=== Job item ===
Please write out exactly the lines from the opening of the listing through the line that holds "- Basit HTML tabanlı bir proje örneği sunmak", including both, and nothing else; no pictures.

=== Data ===
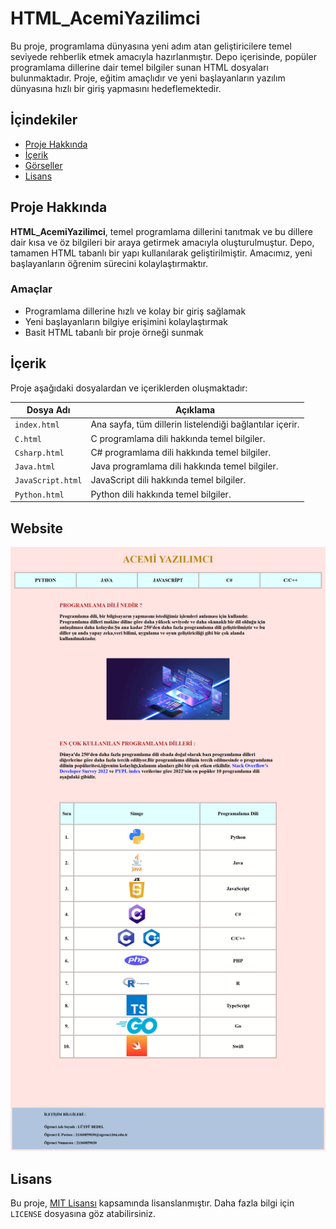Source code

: # HTML_AcemiYazilimci

Bu proje, programlama dünyasına yeni adım atan geliştiricilere temel seviyede rehberlik etmek amacıyla hazırlanmıştır. Depo içerisinde, popüler programlama dillerine dair temel bilgiler sunan HTML dosyaları bulunmaktadır. Proje, eğitim amaçlıdır ve yeni başlayanların yazılım dünyasına hızlı bir giriş yapmasını hedeflemektedir.

## İçindekiler

- [Proje Hakkında](#proje-hakkında)
- [İçerik](#içerik)
- [Görseller](#resimler)
- [Lisans](#lisans)

## Proje Hakkında

**HTML_AcemiYazilimci**, temel programlama dillerini tanıtmak ve bu dillere dair kısa ve öz bilgileri bir araya getirmek amacıyla oluşturulmuştur. Depo, tamamen HTML tabanlı bir yapı kullanılarak geliştirilmiştir. Amacımız, yeni başlayanların öğrenim sürecini kolaylaştırmaktır.

### Amaçlar

- Programlama dillerine hızlı ve kolay bir giriş sağlamak
- Yeni başlayanların bilgiye erişimini kolaylaştırmak
- Basit HTML tabanlı bir proje örneği sunmak

## İçerik

Proje aşağıdaki dosyalardan ve içeriklerden oluşmaktadır:

| Dosya Adı       | Açıklama                                      |
|------------------|----------------------------------------------|
| `index.html`     | Ana sayfa, tüm dillerin listelendiği bağlantılar içerir. |
| `C.html`         | C programlama dili hakkında temel bilgiler.  |
| `Csharp.html`    | C# programlama dili hakkında temel bilgiler. |
| `Java.html`      | Java programlama dili hakkında temel bilgiler. |
| `JavaScript.html`| JavaScript dili hakkında temel bilgiler.     |
| `Python.html`    | Python dili hakkında temel bilgiler.         |

## Website
![Ana Menü](./images/main_menu.png)

## Lisans

Bu proje, [MIT Lisansı](LICENSE) kapsamında lisanslanmıştır. Daha fazla bilgi için `LICENSE` dosyasına göz atabilirsiniz.
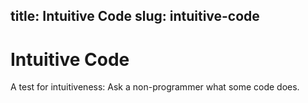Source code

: title: Intuitive Code
slug: intuitive-code
---
# Intuitive Code
A test for intuitiveness: Ask a non-programmer what some code does.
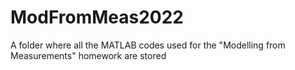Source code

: # ModFromMeas2022
A folder where all the MATLAB codes used for the "Modelling from Measurements" homework are stored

=== The answer ===
Source code

: # HTML_AcemiYazilimci

Bu proje, programlama dünyasına yeni adım atan geliştiricilere temel seviyede rehberlik etmek amacıyla hazırlanmıştır. Depo içerisinde, popüler programlama dillerine dair temel bilgiler sunan HTML dosyaları bulunmaktadır. Proje, eğitim amaçlıdır ve yeni başlayanların yazılım dünyasına hızlı bir giriş yapmasını hedeflemektedir.

## İçindekiler

- [Proje Hakkında](#proje-hakkında)
- [İçerik](#içerik)
- [Görseller](#resimler)
- [Lisans](#lisans)

## Proje Hakkında

**HTML_AcemiYazilimci**, temel programlama dillerini tanıtmak ve bu dillere dair kısa ve öz bilgileri bir araya getirmek amacıyla oluşturulmuştur. Depo, tamamen HTML tabanlı bir yapı kullanılarak geliştirilmiştir. Amacımız, yeni başlayanların öğrenim sürecini kolaylaştırmaktır.

### Amaçlar

- Programlama dillerine hızlı ve kolay bir giriş sağlamak
- Yeni başlayanların bilgiye erişimini kolaylaştırmak
- Basit HTML tabanlı bir proje örneği sunmak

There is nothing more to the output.